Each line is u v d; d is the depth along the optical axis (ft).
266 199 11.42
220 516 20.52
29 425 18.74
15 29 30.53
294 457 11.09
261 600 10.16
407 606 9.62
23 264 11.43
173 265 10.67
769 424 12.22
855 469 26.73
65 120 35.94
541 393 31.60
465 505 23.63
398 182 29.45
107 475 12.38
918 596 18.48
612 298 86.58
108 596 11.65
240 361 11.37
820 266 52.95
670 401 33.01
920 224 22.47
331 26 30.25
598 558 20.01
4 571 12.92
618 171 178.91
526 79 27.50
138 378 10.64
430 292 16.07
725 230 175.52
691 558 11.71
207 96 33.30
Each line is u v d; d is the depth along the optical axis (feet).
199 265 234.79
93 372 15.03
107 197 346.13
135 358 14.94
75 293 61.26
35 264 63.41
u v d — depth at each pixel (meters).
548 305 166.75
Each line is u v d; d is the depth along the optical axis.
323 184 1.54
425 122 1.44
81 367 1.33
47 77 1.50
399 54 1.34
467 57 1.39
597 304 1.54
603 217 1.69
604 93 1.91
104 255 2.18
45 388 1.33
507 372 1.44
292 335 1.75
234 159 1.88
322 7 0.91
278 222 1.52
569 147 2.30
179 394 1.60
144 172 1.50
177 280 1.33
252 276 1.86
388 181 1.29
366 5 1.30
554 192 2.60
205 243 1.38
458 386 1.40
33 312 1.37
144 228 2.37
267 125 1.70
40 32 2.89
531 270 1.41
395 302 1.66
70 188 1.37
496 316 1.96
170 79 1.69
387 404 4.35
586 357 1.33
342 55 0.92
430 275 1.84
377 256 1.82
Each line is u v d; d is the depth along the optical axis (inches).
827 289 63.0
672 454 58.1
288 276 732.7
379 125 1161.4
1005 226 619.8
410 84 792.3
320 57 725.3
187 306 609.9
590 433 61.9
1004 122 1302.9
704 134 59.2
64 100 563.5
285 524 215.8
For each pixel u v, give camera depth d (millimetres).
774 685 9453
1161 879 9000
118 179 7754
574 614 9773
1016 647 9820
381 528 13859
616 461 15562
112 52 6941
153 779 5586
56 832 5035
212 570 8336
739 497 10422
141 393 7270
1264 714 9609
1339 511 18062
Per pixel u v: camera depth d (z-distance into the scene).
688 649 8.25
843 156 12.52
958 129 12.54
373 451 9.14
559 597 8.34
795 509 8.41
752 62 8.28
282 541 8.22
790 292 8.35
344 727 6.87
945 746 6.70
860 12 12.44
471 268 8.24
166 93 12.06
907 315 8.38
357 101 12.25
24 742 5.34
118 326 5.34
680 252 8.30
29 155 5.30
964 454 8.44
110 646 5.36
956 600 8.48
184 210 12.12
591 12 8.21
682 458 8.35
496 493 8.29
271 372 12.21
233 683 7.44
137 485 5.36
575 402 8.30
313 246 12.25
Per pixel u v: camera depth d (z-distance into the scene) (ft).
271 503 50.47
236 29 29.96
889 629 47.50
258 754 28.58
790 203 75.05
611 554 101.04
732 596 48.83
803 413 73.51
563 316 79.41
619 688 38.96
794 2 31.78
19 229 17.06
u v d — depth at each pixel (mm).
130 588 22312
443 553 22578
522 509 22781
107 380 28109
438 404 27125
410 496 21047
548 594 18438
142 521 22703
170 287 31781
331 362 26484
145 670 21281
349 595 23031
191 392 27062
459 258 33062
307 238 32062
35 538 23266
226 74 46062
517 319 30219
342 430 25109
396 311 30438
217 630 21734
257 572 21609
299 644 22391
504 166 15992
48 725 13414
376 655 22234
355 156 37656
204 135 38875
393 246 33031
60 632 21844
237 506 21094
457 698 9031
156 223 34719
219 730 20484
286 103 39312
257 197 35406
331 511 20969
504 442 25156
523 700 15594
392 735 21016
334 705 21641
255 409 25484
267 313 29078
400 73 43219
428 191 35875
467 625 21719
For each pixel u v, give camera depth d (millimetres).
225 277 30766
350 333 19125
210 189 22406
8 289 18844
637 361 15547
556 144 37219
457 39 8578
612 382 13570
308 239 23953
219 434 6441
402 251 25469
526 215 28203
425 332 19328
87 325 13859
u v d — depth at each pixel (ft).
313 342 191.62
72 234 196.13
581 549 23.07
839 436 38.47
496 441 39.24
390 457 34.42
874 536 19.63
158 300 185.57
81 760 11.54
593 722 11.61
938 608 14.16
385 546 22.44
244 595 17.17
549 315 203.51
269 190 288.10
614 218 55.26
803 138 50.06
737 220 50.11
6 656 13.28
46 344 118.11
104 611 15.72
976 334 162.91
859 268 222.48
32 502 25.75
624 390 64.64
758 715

******************************

Exercise requirements:
Repeat exactly the lines of the listing above, from the one with "541 393 31.60" down to the one with "373 451 9.14"; both of those lines belong in the range.

Exercise result:
541 393 31.60
465 505 23.63
398 182 29.45
107 475 12.38
918 596 18.48
612 298 86.58
108 596 11.65
240 361 11.37
820 266 52.95
670 401 33.01
920 224 22.47
331 26 30.25
598 558 20.01
4 571 12.92
618 171 178.91
526 79 27.50
138 378 10.64
430 292 16.07
725 230 175.52
691 558 11.71
207 96 33.30
Each line is u v d; d is the depth along the optical axis (feet).
199 265 234.79
93 372 15.03
107 197 346.13
135 358 14.94
75 293 61.26
35 264 63.41
u v d — depth at each pixel (meters).
548 305 166.75
Each line is u v d; d is the depth along the optical axis.
323 184 1.54
425 122 1.44
81 367 1.33
47 77 1.50
399 54 1.34
467 57 1.39
597 304 1.54
603 217 1.69
604 93 1.91
104 255 2.18
45 388 1.33
507 372 1.44
292 335 1.75
234 159 1.88
322 7 0.91
278 222 1.52
569 147 2.30
179 394 1.60
144 172 1.50
177 280 1.33
252 276 1.86
388 181 1.29
366 5 1.30
554 192 2.60
205 243 1.38
458 386 1.40
33 312 1.37
144 228 2.37
267 125 1.70
40 32 2.89
531 270 1.41
395 302 1.66
70 188 1.37
496 316 1.96
170 79 1.69
387 404 4.35
586 357 1.33
342 55 0.92
430 275 1.84
377 256 1.82
Each line is u v d; d is the depth along the optical axis (inches).
827 289 63.0
672 454 58.1
288 276 732.7
379 125 1161.4
1005 226 619.8
410 84 792.3
320 57 725.3
187 306 609.9
590 433 61.9
1004 122 1302.9
704 134 59.2
64 100 563.5
285 524 215.8
For each pixel u v, give camera depth d (millimetres).
774 685 9453
1161 879 9000
118 179 7754
574 614 9773
1016 647 9820
381 528 13859
616 461 15562
112 52 6941
153 779 5586
56 832 5035
212 570 8336
739 497 10422
141 393 7270
1264 714 9609
1339 511 18062
Per pixel u v: camera depth d (z-distance into the scene).
688 649 8.25
843 156 12.52
958 129 12.54
373 451 9.14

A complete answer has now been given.